Lucié Malbéqui
Né⋅e en 1991
Vit et travaille à Crozon
Diplômée de l’ENSBA Lyon en 2017, je me forme ensuite à la cuisine, à l’herboristerie des familles et à la teinture végétale entre 2019 et 2024.
Ma pratique de la sculpture traverse les espaces qu’ils soient physiques, sensibles ou sociaux. Lors d’événements les activations ont lieu.
En 2020 dans mon exposition personnelle à La BF15 (Lyon), j’habite deux mois l’espace transformé en lieu de vie et propose des résidences d’artistes et banquets-restitutions hebdomadaires. Les actions ne sont pas spécialement performantes, pas vraiment spectaculaires, on répète des gestes que chacune et chacun fait chaque jour : se nourrir. Penser l’outil comme une extension du corps, me permet de questionner leurs formes et leurs usages, c’est un geste post-industriel qui opère.

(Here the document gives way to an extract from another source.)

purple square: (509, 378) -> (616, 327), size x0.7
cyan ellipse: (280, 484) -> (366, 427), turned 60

Ivan Illich dans La convivialité nous rappelle que l’humain « ne se nourrit pas seulement de biens et de services, mais de liberté de façonner les objets qui l’entourent, de leur donner forme à son goût, de s’en servir avec et pour les autres. »
Les sculptures, à la lisière de l’utilitaire, marquent une accointance entre art et artisanat. Les matériaux utilisés sont récupérés, cueillis, colorés par des plantes, achetés d’occasion, redécouverts, cultivés, cuisinés. Il s’agit d’une écologie de travail, une contrainte formelle qui m’engage à faire avec ce qu’il y a ; j’adapte mes besoins et dresse ainsi un portrait des territoires où je suis invitée, des personnes avec lesquelles je
travaille.
En questionnant les matériaux qui nous entourent et leur transformation, je tente de rejoindre l’un des axes de recherche qu’expose Geneviève Pruvost dans Quotidien politique : «La majorité des sociétés occidentales massivement industrialisées ne se pose que marginalement la question de l’assemblage : les paysans, les insectes, les artisans, les plantes, les ouvriers, les mottes de terre, le métal en fusion, le tissage à domicile ne font plus partie du monde des proches. »

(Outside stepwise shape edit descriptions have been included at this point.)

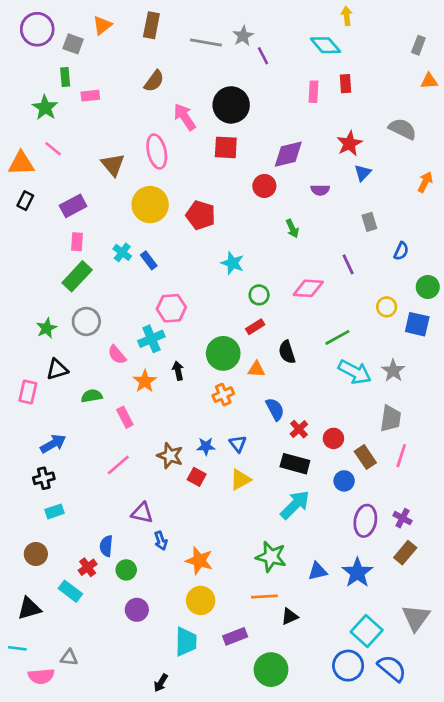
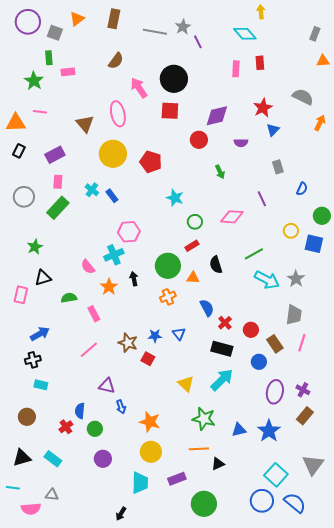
pink line: (53, 149) -> (40, 112), turned -32
orange arrow: (425, 182) -> (320, 123), moved
gray circle: (86, 321) -> (24, 197), moved
yellow triangle: (240, 480) -> (186, 384), moved, turned -48
cyan rectangle: (54, 511) -> (41, 385), turned 32
cyan rectangle: (70, 591) -> (53, 459), moved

Le textile me permet de créer des dispositifs légers, pliables et transportables facilement. Ces fils qui font surfaces sont des abris ou des lieux de rassemblement qui se déploient en sortant d’un sac. Ils sont fragiles et pragmatiques. Ce sont des parois, des frontières, des seuils, des épidermes qui séparent autant qu’ils réunissent ; au même titre que la céramique se faisant espace prédigestif, contenant déversoir, déversant dans notre corps contenant, naviguant entre perméabilité et imperméabilité.

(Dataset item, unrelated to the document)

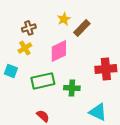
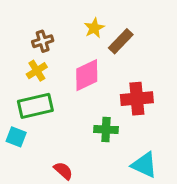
red cross: (106, 69) -> (137, 99), moved
cyan square: (11, 71) -> (16, 137), moved
green rectangle: (43, 81) -> (35, 106), moved

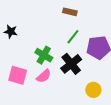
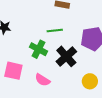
green line: (73, 37) -> (55, 30), moved, turned 49
pink semicircle: (44, 76) -> (43, 80), moved, turned 77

En 2024 avec Le boyau de Baraban, le corps fait table. Avec cette performance participative, je souhaite faire du groupe un seul corps, un essaim oeuvrant à la même tache se déplaçant dans l’espace à la recherche d’une expérience commune où chaque individualité prend place.
Ces explorations se poursuivent lors de temps de transmissions, de workshops, où la cuisine permet d’être un cerveau à mille mains. On s’agite de concert, construisant dans l’espace un rendez-vous qui sera capté par les papilles des hôtes. La rencontre avec l’autre au cours du processus de fabrication ou lors de l’activation des installations est aussi importante que la forme. Dans ce geste commensale, l’invité.e, l’invitante, le lieu d’invitation ont un rôle équivalent. Cette pratique s’infiltre dans le réel et propose ainsi des modes d’existences sans cesse questionnés.
“Lucie Malbéqui se façonne de quoi vivre. Sa fabuleuse inventivité considère toujours les communautés qu’elle motive, en leur fabriquant une foule d’objets inédits pour mieux nourrir chacune d’entre elles. Chaque repas, chaque étape de la journée, se ritualise avec grâce. Et c’est dans ce capharnaüm harmonieux que l’artiste élit domicile.” Joël Riff.